D a s legt nun wirklich die zugrundeliegende je persönliche psychische Verfasstheit demonstrativ offen.
Und dann projiziert man seine eigene Unfähigkeit - mit Freiheit und Verantwortung, mit (Selbst-) Erkenntnis, Sinnfindung, Selbstbestimmung und Geworfensein, Kontingenz, Zufall nicht umgehen zu können, sich daher Pflichten mehr oder minder freiwillig unterwerfen zu wollen - auf andere, auf a l l e anderen.
Habe ich schon erwähnt, dass ich es nicht fassen kann?
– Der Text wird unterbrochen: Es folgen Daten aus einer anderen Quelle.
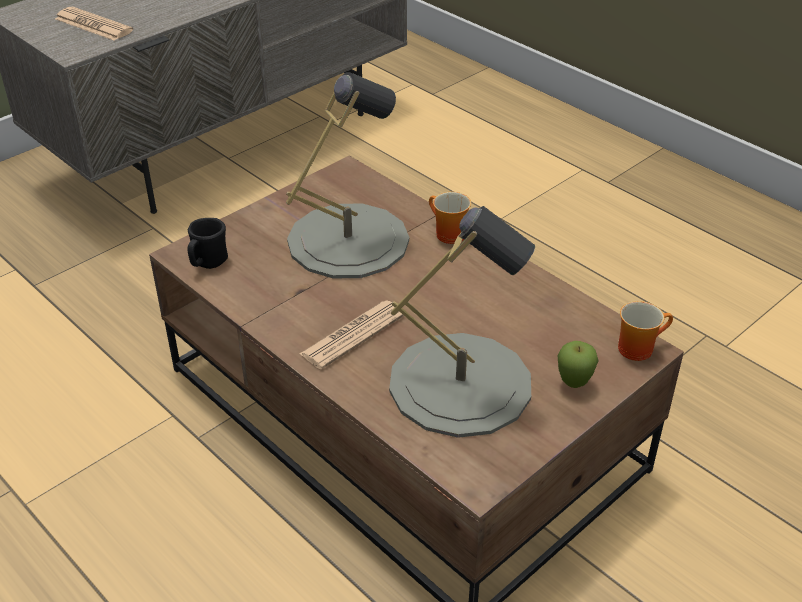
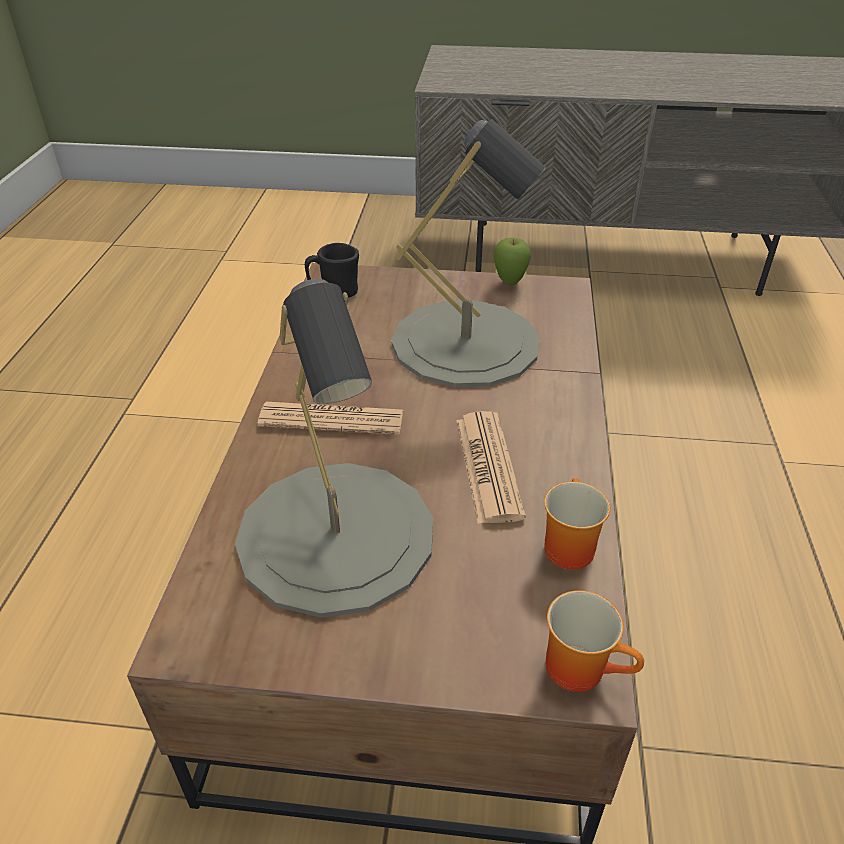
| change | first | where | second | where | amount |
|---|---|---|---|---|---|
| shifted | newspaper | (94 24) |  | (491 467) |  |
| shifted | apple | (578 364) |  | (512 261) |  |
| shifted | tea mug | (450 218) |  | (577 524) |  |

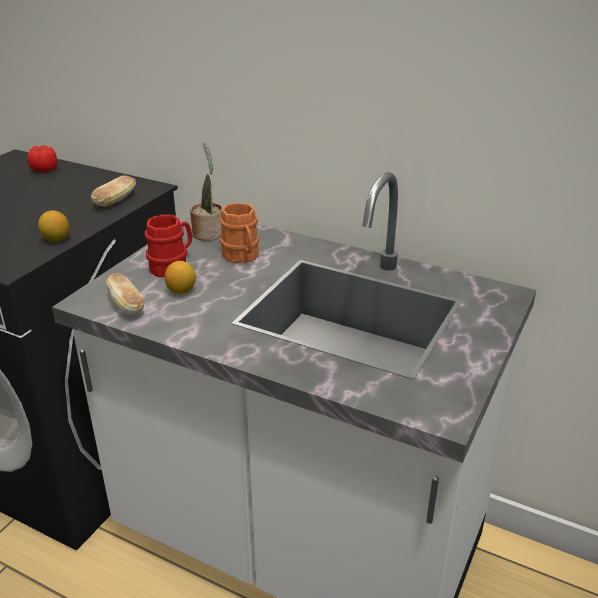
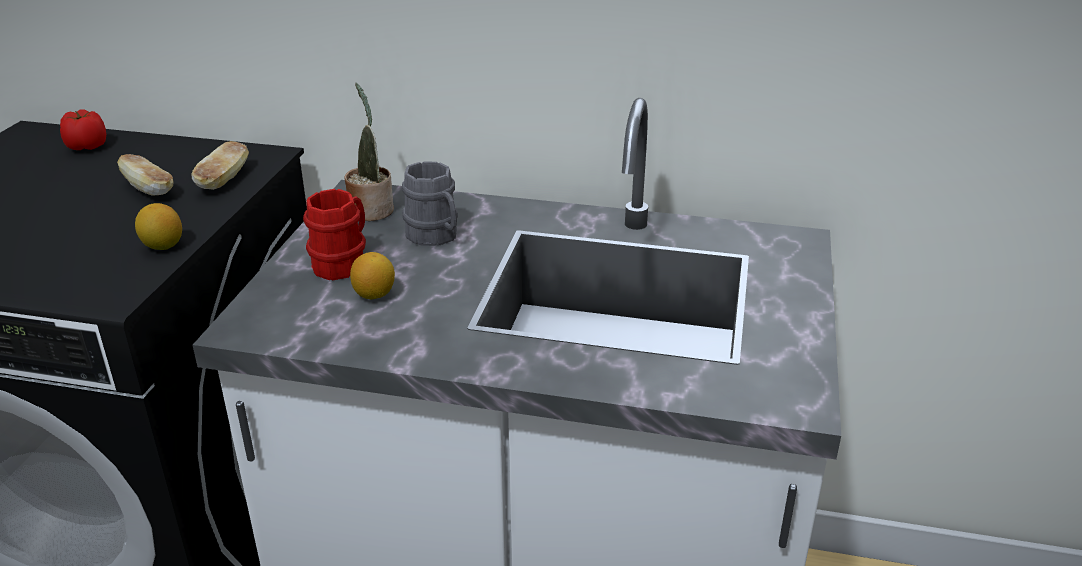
| change | first | where | second | where | amount |
|---|---|---|---|---|---|
| shifted | bread | (125 293) |  | (145 174) |  |
| repainted | orangey tea mug | (239 233) | greyish tea mug | (430 204) |  |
Also wenn man nun schon zwei erwachsenen (?), überdies (links-) intellektuellen, vermeintlich reflektierten (?), lebenserfahrenen (?) Menschen tatsächlich erst noch erläutern muss, dass und warum Altruismus, Kooperationsfähigkeit, Solidarisieren, faires, prosoziales, zugewandtes, mitfühlendes Verhalten, T u n, letztlich also Teilen, Geben, LiebeN (b i t t e lest doch einfach mal wieder ein bisschen Erich Fromm und Emmanuel Lévinas, gerne auch Arno Gruen) auf je persönlicher Herzens- und Charakterbildung, auf (Selbst-) Erkenntnis, Reflexionsfähigkeit und (angeborenem) Mitgefühl basieren nicht muss, sondern nur kann - und gerade nicht auf auferlegter, fremdbestimmender, oktroyierter, "geschubster" Pflicht - dann falle ich nun endgültig vom "Glauben" ab. Kinder. Das ist nicht euer Ernst. Bitte.
Übrigens: Ja, von dieser Sendung bin ich de facto genervt. Deshalb befasse ich mich fortan nicht mehr damit, sondern mit Gehaltvollem, Substanzhaltigen, Anregenden, Horizont Weitenden.